Nello stesso anno il gruppo vola in Unione Sovietica per accompagnare Gianni Morandi in una tournee che li tiene lontani dall'Italia per un mese. In quell'occasione i ragazzi sardi cantano una loro versione dell' Ave Maria sarda con grande successo.
Nel 1988, insieme a Gigi Camedda e Gino Martelli, costituisce il gruppo dei Tazenda, con cui partecipa nel 1991 al Festival di Sanremo con il cantante Pierangelo Bertoli, per anni estromesso dalle telecamere a causa del suo handicap (costretto in carrozzella da una poliomielite infantile). Interpretano "Spunta la luna dal monte" una canzone che suscita molto interesse e che porta a Bertoli a considerarsi il vincitore morale del festival, perché è l'unico, assieme a Renato Zero, ad essere richiamato sul palco dagli applausi del pubblico.I Tazenda ci ritornano nel 1992, con "Pizzinos in sa guerra", una canzone in lingua sarda, e si piazzano all'ottavo posto. Andrea Parodi, conferisce, al grande pubblico il filone della musica etnica e folk, aprendo così la strada alle ulteriori partecipazioni della Nuova Compagnia di Canto Popolare, Enzo Gragnaniello e Avion Travel.Lo stesso anno partecipano al Festivalbar di Vittorio Salvetti con " Preghiera semplice" e salgono al vertice del successo. Ma è con la canzone sarda come "No potho riposare" che la voce di Andrea raggiunge il massimo livello, mai eseguito prima da altri interpreti.Andrea Parodi s'impegna anche come regista con la produzione di alcuni documentari sulla Sardegna e i video dei Tazenda. Andrea Parodi, è anche un produttore di diversi artisti sardi, tra cui di Marino De Rosas.Nel 1997, Andrea, prende un'amara decisione di lasciare il gruppo dei Tazenda per intraprendere la carriera da solista. Aveva preferito essere indipendente. Non gli piaceva esibirsi in playback e si sentiva, non più una persona, ma un prodotto.Così, in solitario aveva avviato la collaborazione con artisti come Noa, Fabrizio De Andrè, Al di Meola, Mauro Pagani, con il quale aveva pubblicato un cd live e un tour europeo con grande successo di pubblico.

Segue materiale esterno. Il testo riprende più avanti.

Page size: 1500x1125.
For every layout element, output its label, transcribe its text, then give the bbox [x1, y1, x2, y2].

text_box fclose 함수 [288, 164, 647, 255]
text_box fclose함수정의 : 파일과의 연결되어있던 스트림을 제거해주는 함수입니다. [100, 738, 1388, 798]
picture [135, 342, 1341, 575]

Nel 2002 esce il suo primo album da solista "Abacada", che però, nonostante le sue aspettative non riscuote il successo sperato. Ma, Andrea non si dispera e continua la sua ricerca verso le forme più brevi e minimali, arcaiche. Per l'artista "Abacada" è il risveglio e il risveglio non è mai frastuono.Nel 2006, decide di riprendere la collaborazione con i suoi vecchi compagni di lavoro, i Tazenda. Così nascono tanti concerti e un'esplosione di successi (Porto Torres, La Maddalena. 35.000 spettatori che presenziano ai due concerto, osannando l'artista sardo. Poi il 22 settembre dello stesso anno, partecipa all'ultimo concerto della sua vita, con la partecipazione di molti amici artisti, tra cui ancora una volta i Tazenda con i quali aveva da poco inciso il live Reunion, all'Anfiteatro Romano di Cagliari. Concerto che è stato inserito in un DVD e messo in vendita da un quotidiano locale con grande successo.

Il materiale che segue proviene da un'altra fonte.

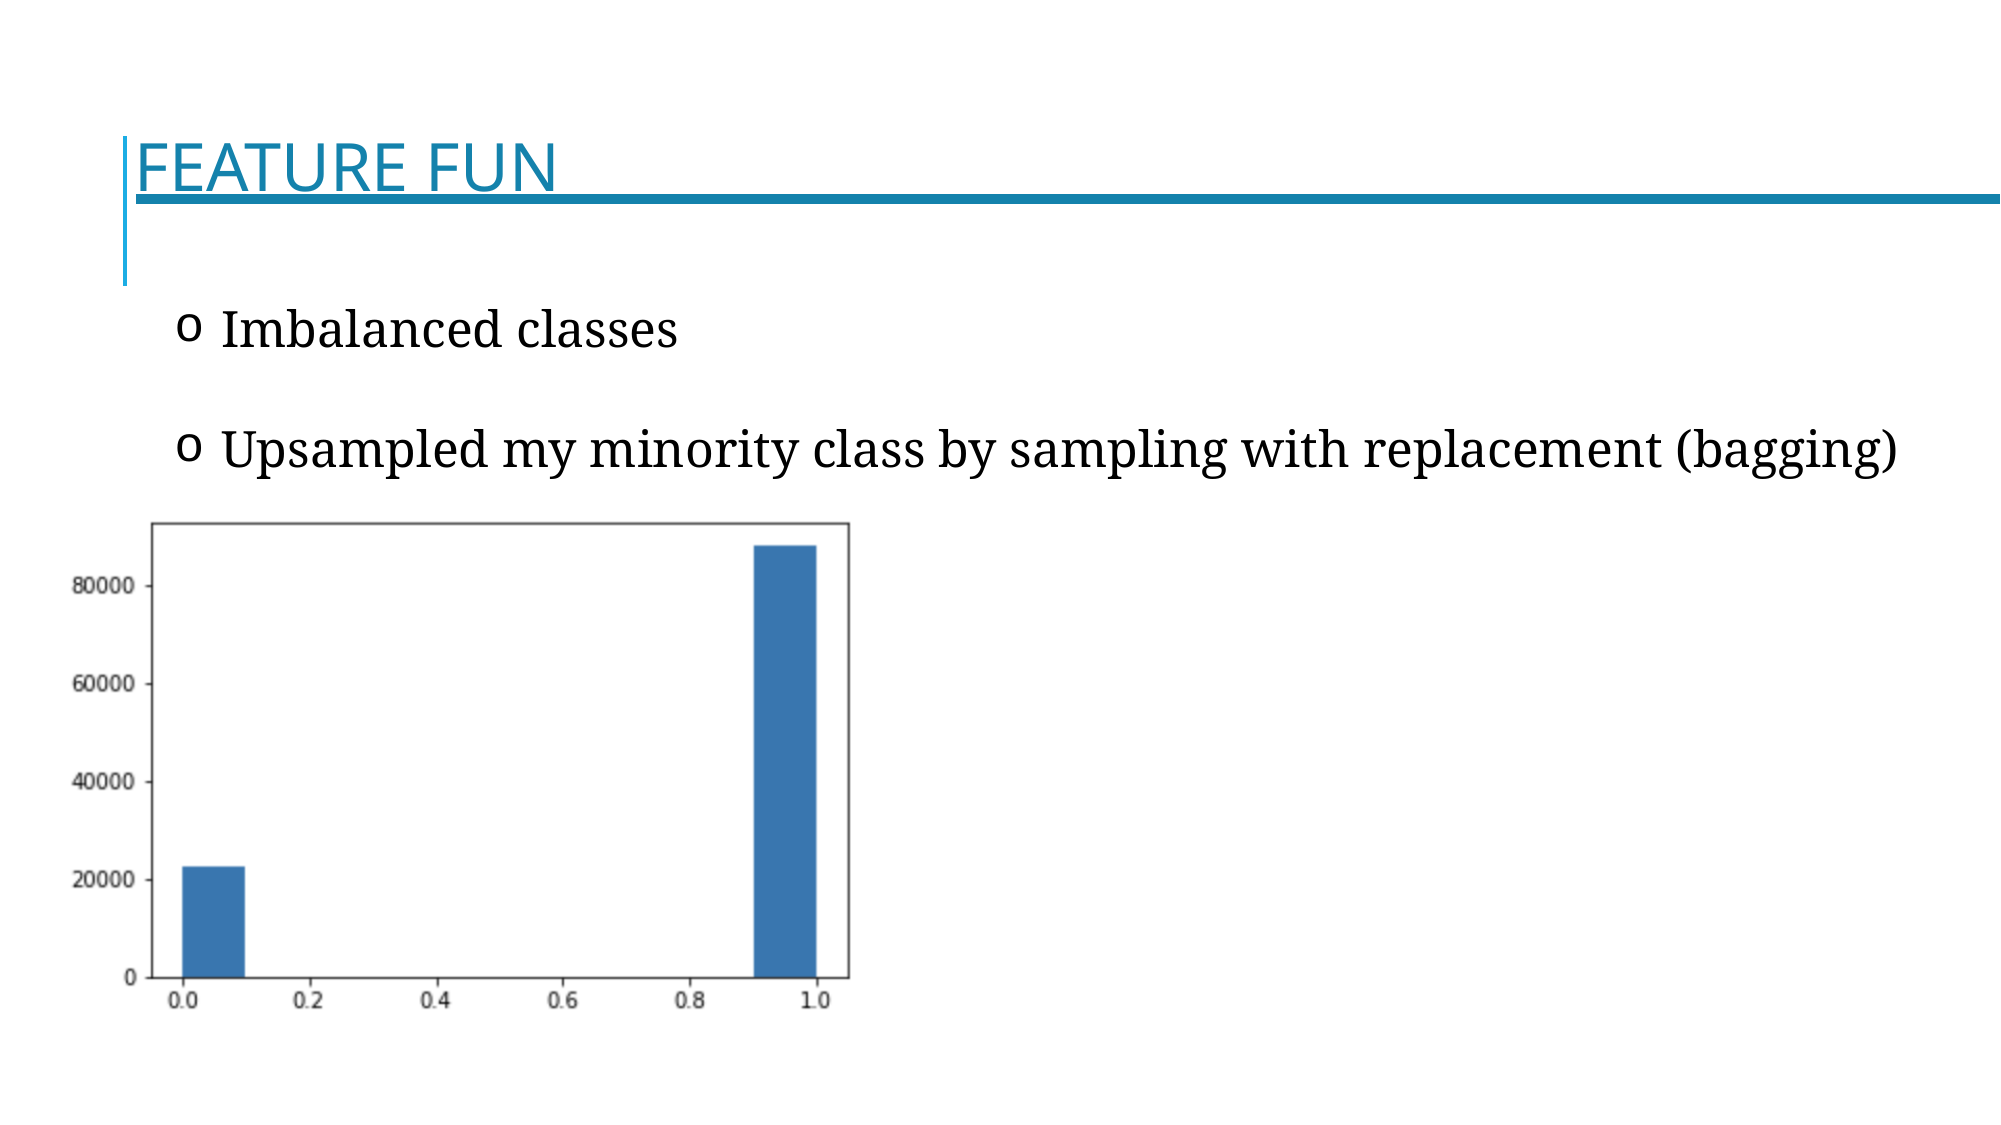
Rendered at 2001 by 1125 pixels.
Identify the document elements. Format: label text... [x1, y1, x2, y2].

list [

Il concerto di Cagliari, resterà quasi certamente, uno dei momenti più espressivi della storia musicale sarda. Un omaggio emozionale che l'artista sardo ci ha voluto regalare prima della sua scomparsa. Andrea Parodi, si spegne a Cagliari il 17 ottobre 2006, dopo un anno di sofferenze, da un male che non conosce la parola perdono.